**Reading passage**:

// equivalent to thrust::not2(thrust::project2nd<int,int>()));
template <typename HeadFlagType>
struct head_flag_predicate : public thrust::binary_function<HeadFlagType,HeadFlagType,bool>
{
    __host__ __device__
    bool operator()(HeadFlagType left, HeadFlagType right) const
    {
        return !right;
    }
};

// distance tuple ordering is left (0), then right (1)
struct map_functor
{
  template <typename T>
  __host__ __device__
  int operator() (T dist){
    int leftdist =  thrust::get<0>(dist);
    int rightdist = thrust::get<1>(dist);
    int idx =       thrust::get<2>(dist);
    return (leftdist > rightdist) ? (idx+rightdist):(idx-leftdist);
    }
};

int main(){

  int h_a[] = { 0, 0, 0, 1, 0, 0, 0, 0, 5, 0, 0, 3, 0, 0, 0, 8, 0, 0 };
  int n = sizeof(h_a)/sizeof(h_a[0]);
  thrust::device_vector<int> a(h_a, h_a+n);
  thrust::device_vector<int> az(n);
  thrust::device_vector<int> asl(n);
  thrust::device_vector<int> asr(n);
  thrust::transform(a.begin(), a.end(), az.begin(), is_zero());
  // set up distance from the  left vector (asl)
  thrust::transform_if(az.begin(), az.begin()+1, a.begin(), az.begin(),inc(), is_zero());
  thrust::transform(a.begin(), a.begin()+1, a.begin(), inc());
  thrust::inclusive_scan_by_key(a.begin(), a.end(), az.begin(), asl.begin(), head_flag_predicate<int>());
  thrust::transform(a.begin(), a.begin()+1, a.begin(), dec());
  thrust::transform_if(az.begin(), az.begin()+1, a.begin(), az.begin(), dec(), is_zero());
  // set up distance from the right vector (asr)

**Problem description**: Resume the Thrust code after its final comment line and write the lines that come next. The data are from a separate source and have nothing to do with the Thrust code.

**Records provided**:

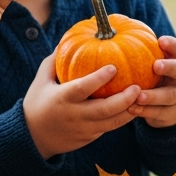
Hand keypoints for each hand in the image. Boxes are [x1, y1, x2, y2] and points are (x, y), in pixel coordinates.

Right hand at [24, 54, 141, 159]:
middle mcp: (74, 116)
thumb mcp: (41, 81)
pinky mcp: (90, 137)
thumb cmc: (37, 103)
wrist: (32, 138)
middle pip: (103, 110)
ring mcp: (84, 129)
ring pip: (112, 123)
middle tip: (138, 86)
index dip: (98, 79)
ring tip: (143, 96)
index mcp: (62, 99)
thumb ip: (54, 61)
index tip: (114, 68)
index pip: (82, 89)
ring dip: (129, 110)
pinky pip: (109, 127)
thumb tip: (69, 37)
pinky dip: (123, 117)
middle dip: (123, 99)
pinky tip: (135, 106)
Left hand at [128, 36, 175, 127]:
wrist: (169, 107)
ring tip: (139, 95)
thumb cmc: (149, 79)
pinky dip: (146, 111)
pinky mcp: (171, 113)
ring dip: (154, 96)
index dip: (170, 45)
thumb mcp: (146, 66)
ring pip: (170, 95)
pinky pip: (159, 112)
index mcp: (172, 61)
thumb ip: (132, 50)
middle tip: (156, 66)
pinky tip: (132, 109)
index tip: (160, 41)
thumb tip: (106, 27)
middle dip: (169, 67)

**Answer for the task**:
  thrust::device_vector<int> ra(n);
  thrust::sequence(ra.begin(), ra.end(), n-1, -1);
  thrust::transform_if(az.end()-1, az.end(), a.end()-1, az.end()-1, inc(), is_zero());
  thrust::transform(a.end()-1, a.end(), a.end()-1, inc());
  thrust::inclusive_scan_by_key(thrust::make_permutation_iterator(a.begin(), ra.begin()), thrust::make_permutation_iterator(a.begin(), ra.end()), thrust::make_permutation_iterator(az.begin(), ra.begin()), thrust::make_permutation_iterator(asr.begin(), ra.begin()), head_flag_predicate<int>());
  thrust::transform(a.end()-1, a.end(), a.end()-1, dec());
  // create combined map vector
  thrust::device_vector<int> map(n);
  thrust::counting_iterator<int> idxbegin(0);
  thrust::transform(thrust::make_zip_iterator(thrust::make_tuple(asl.begin(), asr.begin(), idxbegin)), thrust::make_zip_iterator(thrust::make_tuple(asl.end(), asr.end(), idxbegin+n)),  map.begin(), map_functor());
  // use map to create output
  thrust::device_vector<int> result(n);
  thrust::copy(thrust::make_permutation_iterator(a.begin(), map.begin()), thrust::make_permutation_iterator(a.begin(), map.end()), result.begin());
  // display results
  std::cout << "Input vector:" << std::endl;
  thrust::copy(a.begin(), a.end(), std::ostream_iterator<int>(std::cout, " "));
  std::cout << std::endl;
  std::cout << "Output vector:" << std::endl;
  thrust::copy(result.begin(), result.end(), std::ostream_iterator<int>(std::cout, " "));
  std::cout << std::endl;
}
$ nvcc -arch=sm_20 -o t610 t610.cu
$ ./t610
Input vector:
0 0 0 1 0 0 0 0 5 0 0 3 0 0 0 8 0 0
Output vector:
1 1 1 1 1 1 5 5 5 5 3 3 3 3 8 8 8 8
$

Notes:

  1. The above implementation probably has areas that can be improved on, particularly with respect to fusion of operations. However, for understanding purposes, I think fusion makes the code a bit harder to read.

  2. I have really only tested it on the particular example you gave. There may be bugs that you will uncover. My purpose is not to give you a black-box library function that you use but don't understand, but rather to teach you how to write your own code that does what you want.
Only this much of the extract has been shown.